Para o presidente daquela associação e também da Câmara Municipal de Lagos, “os municípios com centro histórico tratariam melhor da gestão desse importante património imobiliário, com uma regulamentação adaptada a cada realidade”.
Segundo noticiou o Jornal de Negócios, na passada semana, “uma coligação negativa chumbou a medida” do Orçamento do Estado para este ano “proposta pelo Governo, para acabar com a isenção automática de IMI para os monumentos nacionais propriedade do Estado, de regiões autónomas e de autarquias locais”.
A medida, que incluía a fixação da taxa de imposto pelos municípios para os restantes imóveis e zonas históricas classificadas, chegou a ser dada como aprovada, mas o voto contra do PSD, “em coligação negativa, ditou mesmo o chumbo”, escreveu o jornal.
Para Hugo Pereira, a isenção automática de IMI “foi um tema que não chegou a ser debatido no seio da APMCH, opondo-se a associação a todas as medidas que possam por em causa ou que sejam um impedimento à reabilitação de imóveis nos centros históricos”.
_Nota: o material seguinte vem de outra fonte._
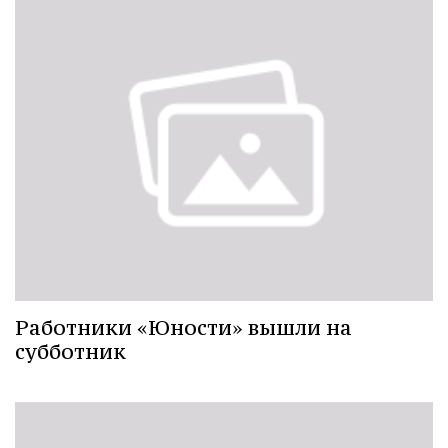
Работники «Юности» вышли на
субботник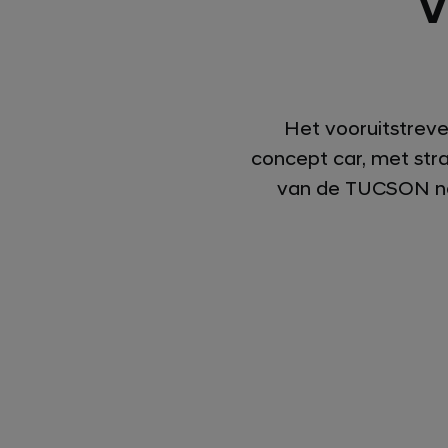
V
Het vooruitstrev
concept car, met stra
van de TUCSON naa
“Certamente que a medida tal como está continua a ser um incentivo à reabilitação e manutenção dos imóveis, podendo representar algum impacto diferenciado nas receitas de IMI arrecadas por alguns municípios”, apontou.
Aquele responsável referiu ainda que, para o município de Lagos, a isenção não tem reflexos significativos na receita de IMI, até porque “só existe um imóvel particular nessa situação de isenção”.